Parallel zur Musikkapelle Köstendorf (Heißmusi) entstand 1931 durch Florian Fuchs, welcher seit 1920 bei der Musikkapelle Köstendorf mitspielte, eine zweite Kapelle genannt "Wengermusi". Sie bestand bei Ihrer Gründung aus 9 Musiker. Vorerst hatte die Kapelle noch kein Schlagzeug. Dieses konnte erst 1934 aus der Musikkasse angekauft werden. Unter der Leitung von Kapellmeister Florian Fuchs, Dirigent Erich Sweda und Tambourmajor Rupert Neudecker zählten in diesem Jahr bereits 16 Mann zur "Wengermusi". Die Tracht bestand aus einem grünen Rock und einem grauen Filzhut. 1936 spielte die "Burschenmusik", wie sie sich jetzt nannte, bereits 44 Stücke wie: Goldenes Prag, Tiroler Adler oder den Grillenbanner. 1937 erfolgte die Einkleidung in eine dunkelgrüne Uniformbluse, schwarzer Hose und Tellerkappe. Das Jahr 1938 fällte, wie auch bei der Musikkapelle Köstendorf, ein hartes Urteil über die Burschenmusik. Sie musste kapitulieren und wurde aufgelöst.

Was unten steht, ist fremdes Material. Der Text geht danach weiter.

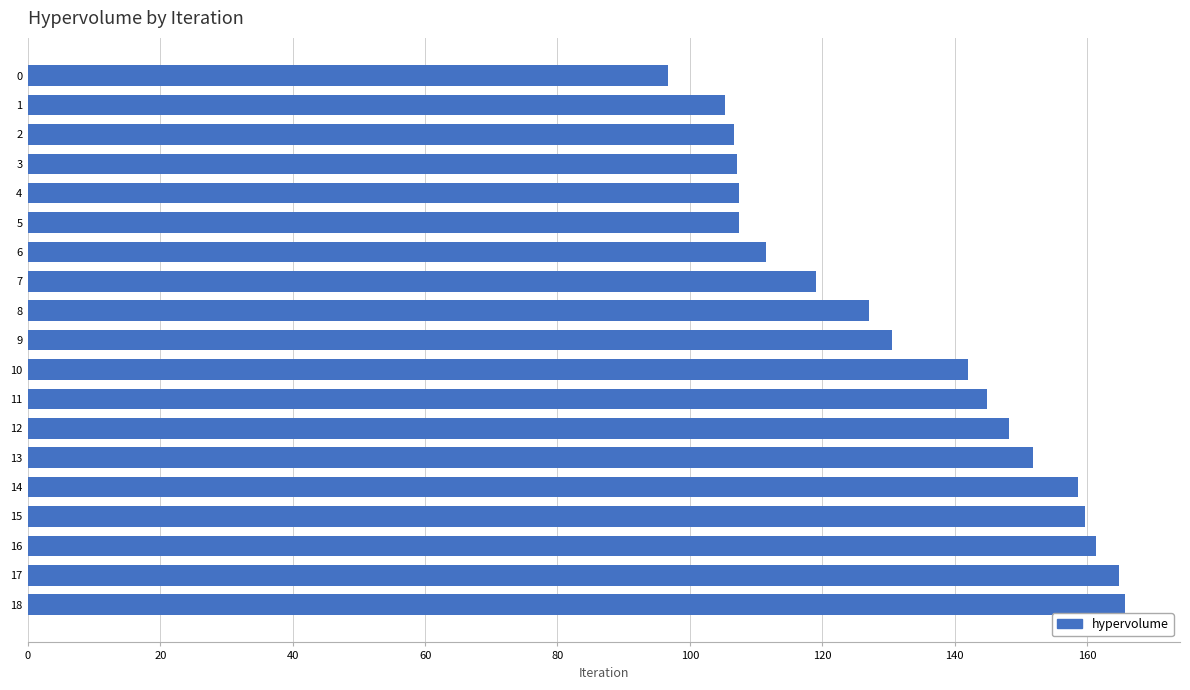

How many distinct data groups are displayed?

1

Infolge der Zusammenlegung der Gemeinden Köstendorf und Neumarkt spielten von nun an auch einige Musiker aus Köstendorf bei der Musikkapelle Neumarkt mit. Die Musikkapelle Neumarkt wurde in die Dienstordnung der deutschen Arbeitsfront übernommen und deren Uniform eingeführt. Sie spielte während des Krieges auch die musikalischen Einsätze in Köstendorf.